**TASK PROMPT**
Without copying any picture, transcribe exactly the lines of the data below from the one containing "tus datos personales y médicos." through the one containing "- полностью удаленная работа".

--- DATA FOR PROCESSING Enclosed Below ---

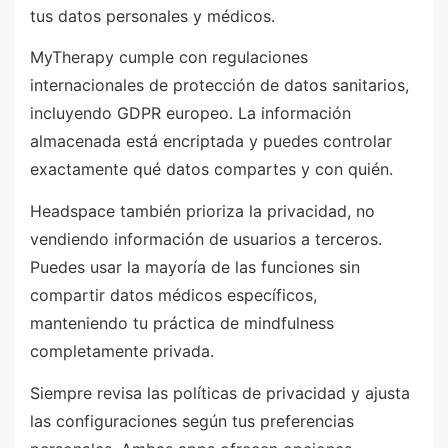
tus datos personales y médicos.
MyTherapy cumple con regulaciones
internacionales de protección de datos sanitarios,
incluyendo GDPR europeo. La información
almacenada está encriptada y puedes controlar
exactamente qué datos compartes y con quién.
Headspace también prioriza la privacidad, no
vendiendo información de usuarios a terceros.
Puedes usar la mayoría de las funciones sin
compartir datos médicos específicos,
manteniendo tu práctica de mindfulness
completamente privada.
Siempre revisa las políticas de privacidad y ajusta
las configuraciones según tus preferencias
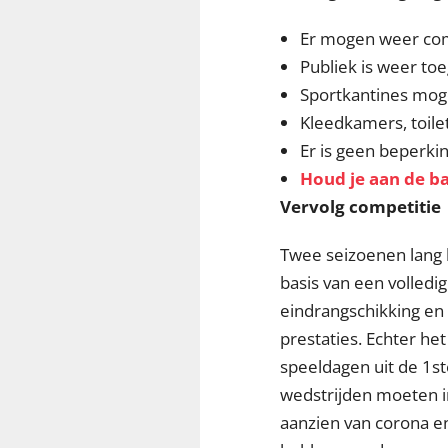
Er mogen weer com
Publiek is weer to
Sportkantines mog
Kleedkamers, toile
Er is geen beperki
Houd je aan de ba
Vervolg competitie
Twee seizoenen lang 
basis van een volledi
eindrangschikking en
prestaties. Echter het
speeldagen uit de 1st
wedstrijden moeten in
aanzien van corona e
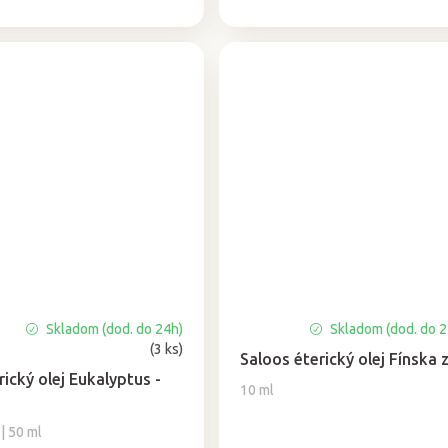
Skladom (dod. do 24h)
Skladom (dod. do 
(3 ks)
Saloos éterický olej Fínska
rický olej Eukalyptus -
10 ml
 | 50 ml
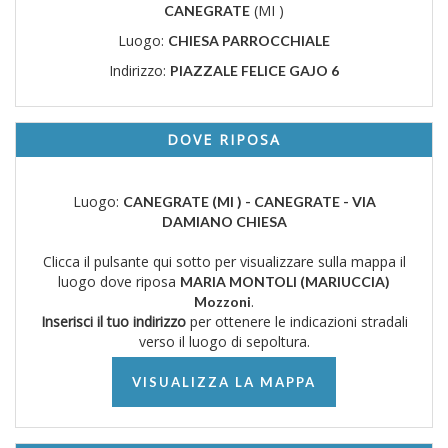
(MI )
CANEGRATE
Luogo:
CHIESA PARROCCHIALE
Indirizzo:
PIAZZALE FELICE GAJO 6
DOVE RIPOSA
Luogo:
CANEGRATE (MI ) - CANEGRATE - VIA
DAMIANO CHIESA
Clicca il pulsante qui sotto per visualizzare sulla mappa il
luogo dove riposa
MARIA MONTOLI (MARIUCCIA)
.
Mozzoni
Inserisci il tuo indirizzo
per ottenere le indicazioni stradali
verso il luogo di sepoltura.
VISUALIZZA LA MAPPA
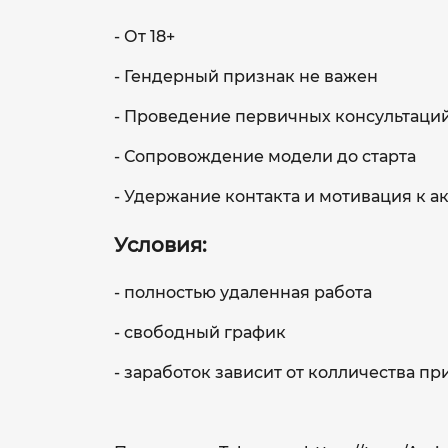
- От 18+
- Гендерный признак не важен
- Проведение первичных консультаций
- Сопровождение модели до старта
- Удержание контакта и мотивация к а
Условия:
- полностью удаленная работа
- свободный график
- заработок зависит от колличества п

--- End of Enclosed DATA FOR PROCESSING ---
--- DATA FOR PROCESSING Enclosed Below ---

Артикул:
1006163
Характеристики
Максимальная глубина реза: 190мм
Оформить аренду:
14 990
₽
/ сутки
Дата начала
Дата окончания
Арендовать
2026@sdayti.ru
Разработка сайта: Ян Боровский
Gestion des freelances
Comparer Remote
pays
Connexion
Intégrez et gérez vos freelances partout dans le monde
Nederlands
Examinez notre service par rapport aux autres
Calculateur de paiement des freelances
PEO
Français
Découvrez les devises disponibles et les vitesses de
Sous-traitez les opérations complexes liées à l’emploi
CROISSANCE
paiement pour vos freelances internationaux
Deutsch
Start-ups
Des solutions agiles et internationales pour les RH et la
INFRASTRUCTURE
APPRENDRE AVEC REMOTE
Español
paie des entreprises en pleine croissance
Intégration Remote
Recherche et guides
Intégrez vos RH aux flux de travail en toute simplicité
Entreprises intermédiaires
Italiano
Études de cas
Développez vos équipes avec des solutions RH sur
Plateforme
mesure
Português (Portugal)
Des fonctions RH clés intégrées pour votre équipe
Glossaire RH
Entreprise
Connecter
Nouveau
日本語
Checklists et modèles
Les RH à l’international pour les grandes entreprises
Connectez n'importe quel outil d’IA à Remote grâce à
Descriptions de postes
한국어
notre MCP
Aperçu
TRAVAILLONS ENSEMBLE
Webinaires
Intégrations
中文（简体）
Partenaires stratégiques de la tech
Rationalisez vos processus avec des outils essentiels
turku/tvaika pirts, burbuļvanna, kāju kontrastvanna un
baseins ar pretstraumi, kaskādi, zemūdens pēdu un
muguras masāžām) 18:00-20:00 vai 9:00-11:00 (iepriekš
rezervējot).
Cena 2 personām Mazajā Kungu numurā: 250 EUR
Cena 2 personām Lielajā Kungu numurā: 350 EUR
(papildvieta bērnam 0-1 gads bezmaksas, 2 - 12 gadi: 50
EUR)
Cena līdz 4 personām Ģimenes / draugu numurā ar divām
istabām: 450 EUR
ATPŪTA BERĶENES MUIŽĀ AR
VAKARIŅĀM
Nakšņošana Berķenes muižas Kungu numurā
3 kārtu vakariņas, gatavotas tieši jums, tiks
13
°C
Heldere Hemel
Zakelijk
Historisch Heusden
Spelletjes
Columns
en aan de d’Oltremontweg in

--- End of Enclosed DATA FOR PROCESSING ---
--- DATA FOR PROCESSING Enclosed Below ---

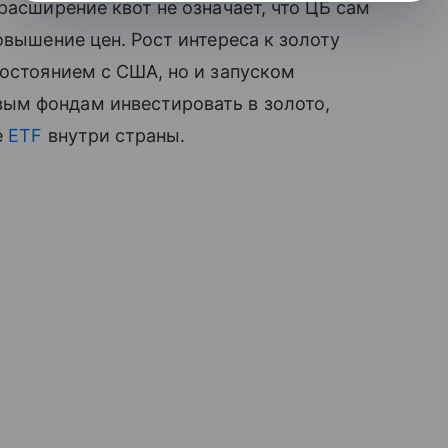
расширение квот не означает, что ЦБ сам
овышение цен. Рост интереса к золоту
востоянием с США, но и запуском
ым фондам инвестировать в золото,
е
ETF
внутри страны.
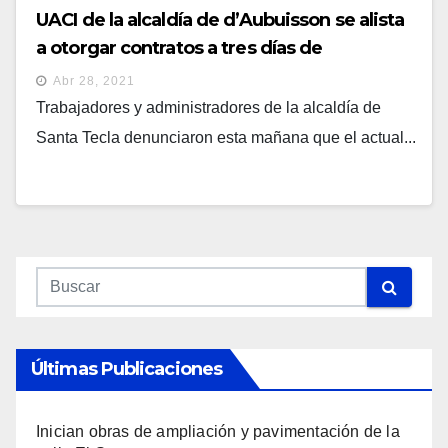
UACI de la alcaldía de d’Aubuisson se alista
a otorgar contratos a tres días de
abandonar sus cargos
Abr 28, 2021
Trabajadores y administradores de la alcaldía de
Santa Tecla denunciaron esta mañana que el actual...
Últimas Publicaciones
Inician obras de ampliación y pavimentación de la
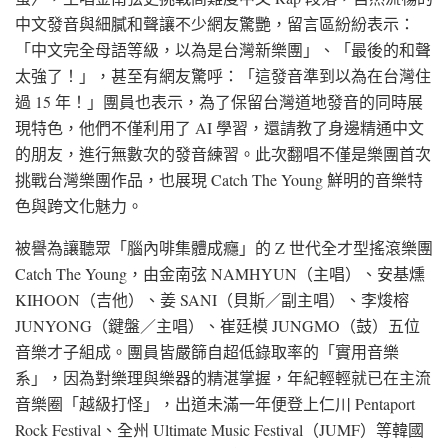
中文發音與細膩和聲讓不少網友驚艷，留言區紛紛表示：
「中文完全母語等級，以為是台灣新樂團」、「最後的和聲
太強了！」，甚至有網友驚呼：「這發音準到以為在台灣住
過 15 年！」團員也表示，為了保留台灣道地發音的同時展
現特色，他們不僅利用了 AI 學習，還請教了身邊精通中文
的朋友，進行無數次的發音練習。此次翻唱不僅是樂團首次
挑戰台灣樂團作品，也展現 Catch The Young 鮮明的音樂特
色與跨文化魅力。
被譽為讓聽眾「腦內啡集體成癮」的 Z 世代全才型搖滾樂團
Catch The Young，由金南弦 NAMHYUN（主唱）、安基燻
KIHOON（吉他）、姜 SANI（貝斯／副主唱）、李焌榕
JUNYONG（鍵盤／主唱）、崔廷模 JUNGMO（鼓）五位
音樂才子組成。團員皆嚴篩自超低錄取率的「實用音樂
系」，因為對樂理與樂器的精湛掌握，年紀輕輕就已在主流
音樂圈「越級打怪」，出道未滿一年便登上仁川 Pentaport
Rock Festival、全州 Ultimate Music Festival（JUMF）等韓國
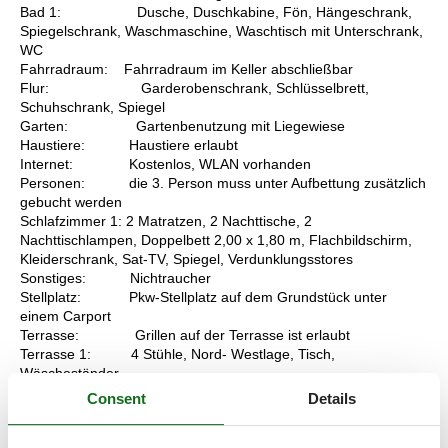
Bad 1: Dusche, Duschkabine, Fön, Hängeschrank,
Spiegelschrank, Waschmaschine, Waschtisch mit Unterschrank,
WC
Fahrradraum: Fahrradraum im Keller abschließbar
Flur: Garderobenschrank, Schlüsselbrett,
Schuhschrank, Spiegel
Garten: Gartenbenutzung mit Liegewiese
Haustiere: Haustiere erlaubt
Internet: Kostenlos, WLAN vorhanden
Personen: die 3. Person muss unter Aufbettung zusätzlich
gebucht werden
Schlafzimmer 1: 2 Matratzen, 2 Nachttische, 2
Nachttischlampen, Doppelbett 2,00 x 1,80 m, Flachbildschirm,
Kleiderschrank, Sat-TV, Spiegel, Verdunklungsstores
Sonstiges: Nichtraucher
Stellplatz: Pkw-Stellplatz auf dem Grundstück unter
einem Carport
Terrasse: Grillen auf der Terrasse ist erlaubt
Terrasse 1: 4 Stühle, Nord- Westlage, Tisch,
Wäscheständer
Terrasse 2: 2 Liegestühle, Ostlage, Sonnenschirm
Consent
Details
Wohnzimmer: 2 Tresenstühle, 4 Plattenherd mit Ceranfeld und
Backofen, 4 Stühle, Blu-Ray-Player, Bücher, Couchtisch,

--- End of Enclosed DATA FOR PROCESSING ---

**TASK SOLUTION**
tus datos personales y médicos.
MyTherapy cumple con regulaciones
internacionales de protección de datos sanitarios,
incluyendo GDPR europeo. La información
almacenada está encriptada y puedes controlar
exactamente qué datos compartes y con quién.
Headspace también prioriza la privacidad, no
vendiendo información de usuarios a terceros.
Puedes usar la mayoría de las funciones sin
compartir datos médicos específicos,
manteniendo tu práctica de mindfulness
completamente privada.
Siempre revisa las políticas de privacidad y ajusta
las configuraciones según tus preferencias
Er mogen weer com
Publiek is weer to
Sportkantines mog
Kleedkamers, toile
Er is geen beperki
Houd je aan de ba
Vervolg competitie
Twee seizoenen lang 
basis van een volledi
eindrangschikking en
prestaties. Echter het
speeldagen uit de 1st
wedstrijden moeten in
aanzien van corona e
Skladom (dod. do 24h)
Skladom (dod. do 
(3 ks)
Saloos éterický olej Fínska
rický olej Eukalyptus -
10 ml
 | 50 ml
(MI )
CANEGRATE
Luogo:
CHIESA PARROCCHIALE
Indirizzo:
PIAZZALE FELICE GAJO 6
DOVE RIPOSA
Luogo:
CANEGRATE (MI ) - CANEGRATE - VIA
DAMIANO CHIESA
Clicca il pulsante qui sotto per visualizzare sulla mappa il
luogo dove riposa
MARIA MONTOLI (MARIUCCIA)
.
Mozzoni
Inserisci il tuo indirizzo
per ottenere le indicazioni stradali
verso il luogo di sepoltura.
VISUALIZZA LA MAPPA
- От 18+
- Гендерный признак не важен
- Проведение первичных консультаций
- Сопровождение модели до старта
- Удержание контакта и мотивация к а
Условия:
- полностью удаленная работа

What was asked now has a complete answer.